If there were more than 99 numbers in a subclass, the number series extended to the next value of the third digit. However, in some cases, the sequences do not match, e.g. 158/0 numbers start at 158 701. Locomotives are assigned classes 01–98: diesel locomotives 01–79, AC electric locomotives 80–96, departmental locos 97, steam locomotives 98. DC electric locomotives were allocated classes 70–79 but this was modified in 2011. One oddity was the inclusion of British Rail's shipping fleet in the system as Class 99. Diesel multiple units with mechanical or hydraulic transmission are classified 100–199, with electric transmission 200–299. Electric multiple units are given the subsequent classes. Selected numbers in the 900 series have been used for departmental multiple units converted from former passenger units.
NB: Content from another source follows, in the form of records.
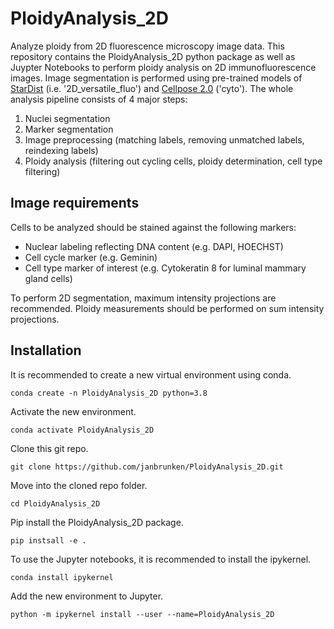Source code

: # PloidyAnalysis_2D

Analyze ploidy from 2D fluorescence microscopy image data.
This repository contains the PloidyAnalysis_2D python package as well as Juypter Notebooks to perform ploidy analysis on 2D immunofluorescence images. Image segmentation is performed using pre-trained models of [StarDist](https://github.com/stardist/stardist/) (i.e. '2D_versatile_fluo') and [Cellpose 2.0](https://github.com/mouseland/cellpose) ('cyto'). The whole analysis pipeline consists of 4 major steps:

1. Nuclei segmentation
2. Marker segmentation
3. Image preprocessing (matching labels, removing unmatched labels, reindexing labels)
4. Ploidy analysis (filtering out cycling cells, ploidy determination, cell type filtering)

## Image requirements

Cells to be analyzed should be stained against the following markers:

- Nuclear labeling reflecting DNA content (e.g. DAPI, HOECHST)
- Cell cycle marker (e.g. Geminin)
- Cell type marker of interest (e.g. Cytokeratin 8 for luminal mammary gland cells)<br>

To perform 2D segmentation, maximum intensity projections are recommended. Ploidy measurements should be performed on sum intensity projections.

## Installation

It is recommended to create a new virtual environment using conda.

```
conda create -n PloidyAnalysis_2D python=3.8
```

Activate the new environment.

```
conda activate PloidyAnalysis_2D
```

Clone this git repo.

```
git clone https://github.com/janbrunken/PloidyAnalysis_2D.git
```

Move into the cloned repo folder.

```
cd PloidyAnalysis_2D
```

Pip install the PloidyAnalysis_2D package.

```
pip instsall -e .
```

To use the Jupyter notebooks, it is recommended to install the ipykernel.

```
conda install ipykernel
```

Add the new environment to Jupyter.

```
python -m ipykernel install --user --name=PloidyAnalysis_2D
```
There are a number of electric and bi-mode units in service, under construction or being planned that use the 700 and 800 series, which include: Class 700 — for the Thameslink Programme, now in service Class 800 and 801 — for the Intercity Express Programme, now in service.
Coaching stock and individual multiple unit cars are allocated five-digit numbers. More recent EMU deliveries have six-figure coach numbers. TOPS has become outdated in recent decades, it is a mainframe-driven system.